ACTION ITEM:
Stop after the line that contains "ve velké přepravní hustotě."; until then, restate each line of the entries word for word from the very first.

○ ○ ○ ○

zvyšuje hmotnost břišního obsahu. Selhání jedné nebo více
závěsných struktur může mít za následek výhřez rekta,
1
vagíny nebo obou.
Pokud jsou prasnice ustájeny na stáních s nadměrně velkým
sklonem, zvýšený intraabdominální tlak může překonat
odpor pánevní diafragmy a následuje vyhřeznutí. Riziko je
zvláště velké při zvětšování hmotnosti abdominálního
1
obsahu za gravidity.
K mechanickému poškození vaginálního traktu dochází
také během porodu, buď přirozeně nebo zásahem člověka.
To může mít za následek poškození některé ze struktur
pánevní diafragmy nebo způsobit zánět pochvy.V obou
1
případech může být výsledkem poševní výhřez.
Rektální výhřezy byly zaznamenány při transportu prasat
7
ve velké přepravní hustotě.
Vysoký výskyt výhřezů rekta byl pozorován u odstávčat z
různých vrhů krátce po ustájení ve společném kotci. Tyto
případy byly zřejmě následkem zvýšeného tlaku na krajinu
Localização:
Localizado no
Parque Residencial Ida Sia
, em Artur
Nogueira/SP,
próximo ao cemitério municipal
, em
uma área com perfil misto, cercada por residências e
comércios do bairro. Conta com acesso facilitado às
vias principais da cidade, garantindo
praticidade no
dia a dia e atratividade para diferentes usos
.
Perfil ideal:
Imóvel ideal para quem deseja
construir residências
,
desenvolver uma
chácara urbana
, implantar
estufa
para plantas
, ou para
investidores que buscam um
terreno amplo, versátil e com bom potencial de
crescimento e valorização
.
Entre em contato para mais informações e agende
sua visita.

○ ○ ○ ○

SOLVED EXERCISE:
zvyšuje hmotnost břišního obsahu. Selhání jedné nebo více
závěsných struktur může mít za následek výhřez rekta,
1
vagíny nebo obou.
Pokud jsou prasnice ustájeny na stáních s nadměrně velkým
sklonem, zvýšený intraabdominální tlak může překonat
odpor pánevní diafragmy a následuje vyhřeznutí. Riziko je
zvláště velké při zvětšování hmotnosti abdominálního
1
obsahu za gravidity.
K mechanickému poškození vaginálního traktu dochází
také během porodu, buď přirozeně nebo zásahem člověka.
To může mít za následek poškození některé ze struktur
pánevní diafragmy nebo způsobit zánět pochvy.V obou
1
případech může být výsledkem poševní výhřez.
Rektální výhřezy byly zaznamenány při transportu prasat
7
ve velké přepravní hustotě.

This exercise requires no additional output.